How do you show up ~ as a mom and as a daughter of God ~ when you’re coming from a place of fear?  How does it serve you to believe that every young man should serve a mission?  How does agency fit into all of this?

There are lots of “should’ s” in our Church (we should go to our meetings, we should do our visiting teaching, we should pay tithing).  None of us do them all perfectly, yet we sure beat ourselves up over this one when it doesn’t happen.

It doesn’t have to be this way.  You can have a better relationship with your son, even better than if he had served a mission.  You can have confidence in yourself as a Latter-Day Saint mom, even though your son isn’t serving.  You can show up in your LDS life from a place of faith, even if he’s not making the choices you thought he would.

“Not every YM should serve a mission.”  If you want to know how I can believe that and still be a strong, active member of The Church of Jesus Christ of Latter-Day Saints, I can show you how.  Email me at kelly@findpeaceinparenting.com.

Thursday, March 1, 2018

My Deepest Fear

When my son, Jason, told me he wouldn’t be serving a mission, I knew this probably meant he would also go through at least a period of inactivity in the church.  This seemed a reasonable assumption, but then… my mind went a little crazy and I began worrying that my son would also give up all the goodness we had taught him.  Even though logically I know there are many wonderful people in the world that are not LDS (and I have many non-LDS friends whom I love and respect and cherish), somehow my heart took this giant leap:  no mission = giving up all goodness.
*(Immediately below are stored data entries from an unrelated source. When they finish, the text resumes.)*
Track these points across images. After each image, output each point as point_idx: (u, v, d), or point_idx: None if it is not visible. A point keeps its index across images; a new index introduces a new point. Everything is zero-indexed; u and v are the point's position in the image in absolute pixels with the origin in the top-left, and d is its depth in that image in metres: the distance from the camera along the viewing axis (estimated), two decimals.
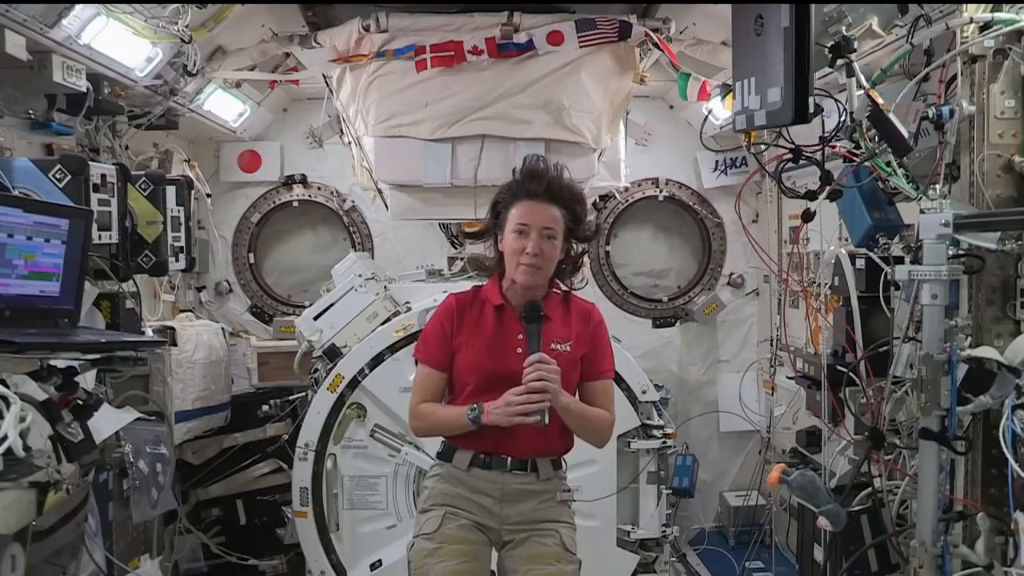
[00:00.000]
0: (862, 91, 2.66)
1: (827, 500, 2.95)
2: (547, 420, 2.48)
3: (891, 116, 2.63)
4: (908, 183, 2.74)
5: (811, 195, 3.04)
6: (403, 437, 3.99)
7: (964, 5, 2.55)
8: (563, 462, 2.75)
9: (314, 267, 5.56)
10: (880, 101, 2.63)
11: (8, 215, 2.52)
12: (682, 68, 4.14)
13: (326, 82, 4.45)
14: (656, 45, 4.10)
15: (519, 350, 2.55)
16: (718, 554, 5.21)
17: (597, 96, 4.14)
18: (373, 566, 4.00)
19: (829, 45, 2.67)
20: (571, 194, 2.65)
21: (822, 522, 2.98)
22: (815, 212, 3.06)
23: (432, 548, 2.58)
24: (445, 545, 2.57)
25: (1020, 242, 2.52)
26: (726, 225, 5.62)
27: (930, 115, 2.67)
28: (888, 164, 2.77)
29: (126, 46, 3.43)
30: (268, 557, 4.76)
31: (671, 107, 5.56)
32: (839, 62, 2.66)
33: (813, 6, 2.49)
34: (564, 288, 2.73)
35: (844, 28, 2.68)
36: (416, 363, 2.78)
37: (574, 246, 2.69)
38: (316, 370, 4.29)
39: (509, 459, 2.60)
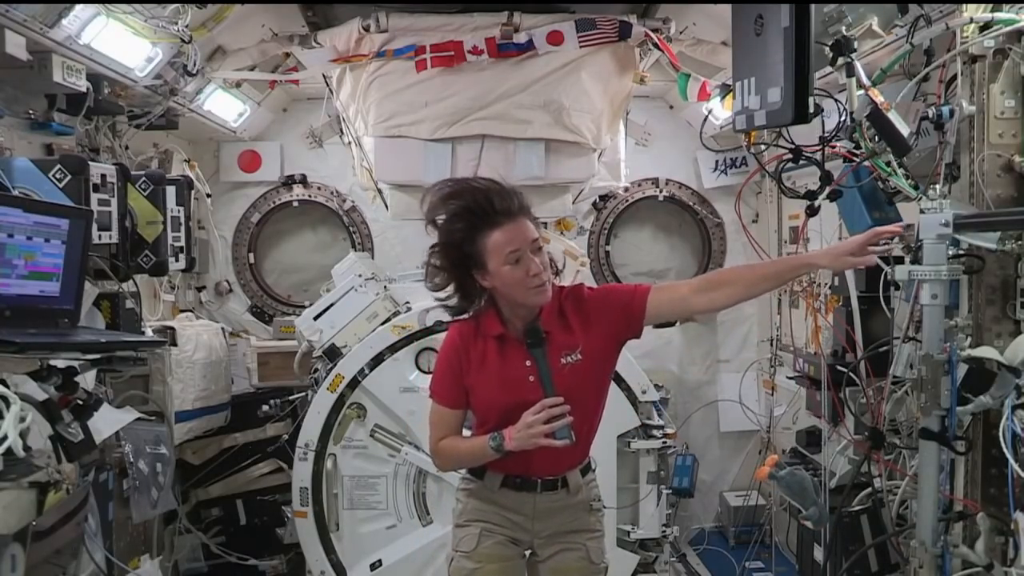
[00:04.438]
0: (862, 91, 2.66)
1: (813, 501, 2.96)
2: (574, 438, 2.41)
3: (891, 115, 2.62)
4: (908, 183, 2.74)
5: (811, 195, 3.04)
6: (403, 437, 3.99)
7: (964, 5, 2.55)
8: (591, 460, 2.71)
9: (314, 267, 5.56)
10: (880, 100, 2.63)
11: (8, 215, 2.52)
12: (682, 68, 4.15)
13: (326, 82, 4.45)
14: (656, 45, 4.10)
15: (531, 378, 2.46)
16: (718, 554, 5.21)
17: (597, 96, 4.14)
18: (373, 566, 4.00)
19: (830, 43, 2.67)
20: (518, 194, 2.47)
21: (804, 517, 3.02)
22: (819, 207, 3.05)
23: (471, 568, 2.60)
24: (483, 565, 2.59)
25: (1020, 242, 2.52)
26: (726, 225, 5.61)
27: (930, 115, 2.67)
28: (888, 164, 2.77)
29: (126, 46, 3.43)
30: (268, 557, 4.76)
31: (671, 107, 5.55)
32: (840, 61, 2.66)
33: (813, 6, 2.49)
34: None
35: (844, 28, 2.68)
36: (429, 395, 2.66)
37: None
38: (316, 370, 4.30)
39: (539, 481, 2.57)
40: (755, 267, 2.63)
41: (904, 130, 2.63)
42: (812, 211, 3.05)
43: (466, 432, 2.66)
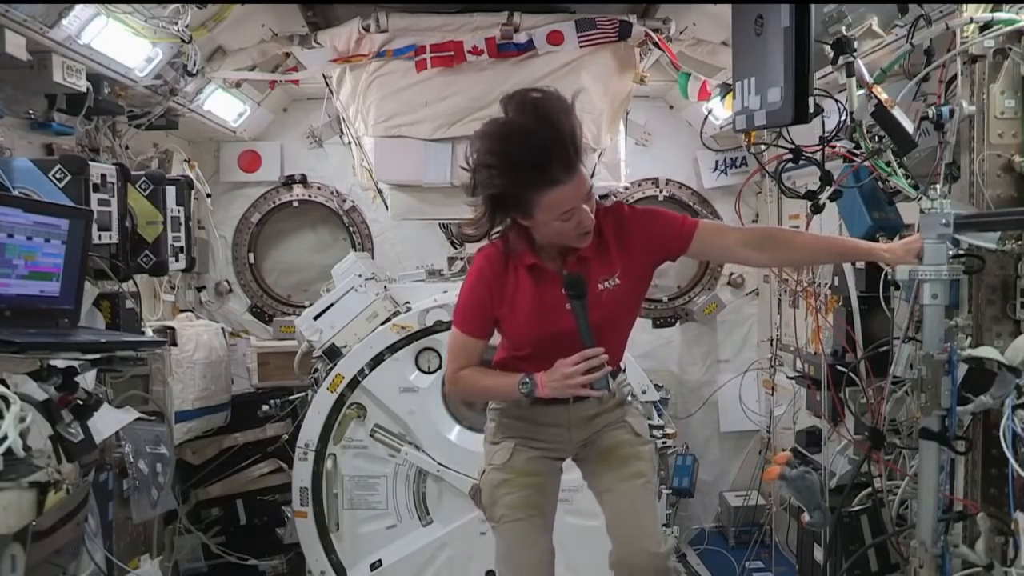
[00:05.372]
0: (863, 90, 2.66)
1: (818, 505, 2.96)
2: (611, 387, 2.36)
3: (895, 112, 2.62)
4: (908, 183, 2.74)
5: (811, 195, 3.04)
6: (403, 437, 3.99)
7: (964, 5, 2.55)
8: (623, 364, 2.68)
9: (314, 267, 5.56)
10: (884, 96, 2.62)
11: (8, 215, 2.52)
12: (682, 68, 4.15)
13: (326, 82, 4.45)
14: (656, 45, 4.10)
15: (568, 306, 2.36)
16: (718, 554, 5.21)
17: (597, 96, 4.14)
18: (373, 566, 4.00)
19: (831, 42, 2.67)
20: (576, 132, 2.23)
21: (806, 520, 3.03)
22: (824, 204, 3.04)
23: (502, 479, 2.55)
24: (515, 477, 2.54)
25: (1020, 242, 2.52)
26: None
27: (930, 115, 2.66)
28: (888, 164, 2.77)
29: (126, 46, 3.43)
30: (268, 557, 4.76)
31: (671, 107, 5.55)
32: (841, 60, 2.66)
33: (813, 6, 2.48)
34: None
35: (844, 28, 2.67)
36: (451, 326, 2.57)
37: None
38: (316, 370, 4.30)
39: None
40: (816, 238, 2.63)
41: (908, 127, 2.63)
42: (816, 208, 3.03)
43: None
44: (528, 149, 2.19)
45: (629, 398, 2.70)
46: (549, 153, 2.18)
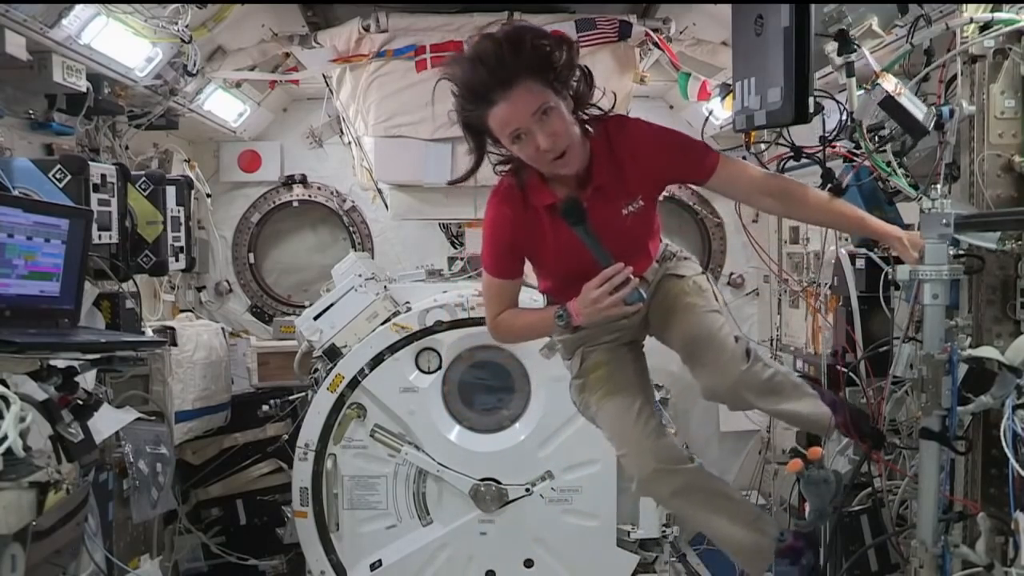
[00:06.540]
0: (862, 90, 2.65)
1: (819, 511, 2.96)
2: (646, 295, 2.36)
3: (904, 99, 2.60)
4: (908, 183, 2.74)
5: None
6: (403, 437, 3.99)
7: (964, 5, 2.54)
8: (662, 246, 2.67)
9: (314, 267, 5.57)
10: (891, 86, 2.59)
11: (8, 215, 2.52)
12: (682, 68, 4.15)
13: (326, 82, 4.45)
14: (656, 45, 4.11)
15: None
16: (718, 554, 5.18)
17: (597, 96, 4.14)
18: (373, 566, 4.00)
19: (834, 34, 2.65)
20: (533, 45, 2.17)
21: (808, 510, 3.02)
22: (842, 185, 3.02)
23: (580, 384, 2.64)
24: (588, 376, 2.61)
25: (1020, 242, 2.52)
26: (726, 225, 5.61)
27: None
28: (888, 164, 2.77)
29: (126, 46, 3.43)
30: (268, 557, 4.77)
31: (671, 107, 5.55)
32: (840, 61, 2.65)
33: (813, 6, 2.48)
34: (596, 125, 2.42)
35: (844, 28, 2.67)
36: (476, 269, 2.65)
37: (573, 76, 2.31)
38: (316, 370, 4.30)
39: None
40: (831, 202, 2.61)
41: (919, 113, 2.60)
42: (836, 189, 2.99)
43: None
44: (465, 69, 2.21)
45: (670, 258, 2.67)
46: (483, 71, 2.17)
I was able to keep my mind and emotions mostly in check about all of this, but deep down I still worried about the goodness seeping out of him until all that was left was a hollow shell of a young man.  This worry plagued me until one day my phone rang; it was Jason calling to tell me he had just volunteered to sing at a funeral of a co-worker (in a quartet, nonetheless!).

Now, this might not seem like much but Jason would barely sing congregational hymns and probably hasn’t even sung in any kind of group since graduating from Primary.  Yet here he was telling me he volunteered to sing in a small group at a funeral.  I was intrigued.  As he told me about the sudden passing of this co-worker and how people were reluctant to help with the funeral, he felt that every life deserved to be honored in some way because each life is precious.  So, when he was asked to sing “Amazing Grace” he said yes ~ to honor a fellow human being whose life had ended.

I hung up the phone and have no longer worried that because he didn’t serve a mission Jason will give up all the good he’s been taught.  He may not attend church but his foundation is solid, his heart has actually grown bigger, and I am at peace that this is his journey to navigate.

What’s your deepest fear about your son not serving a mission?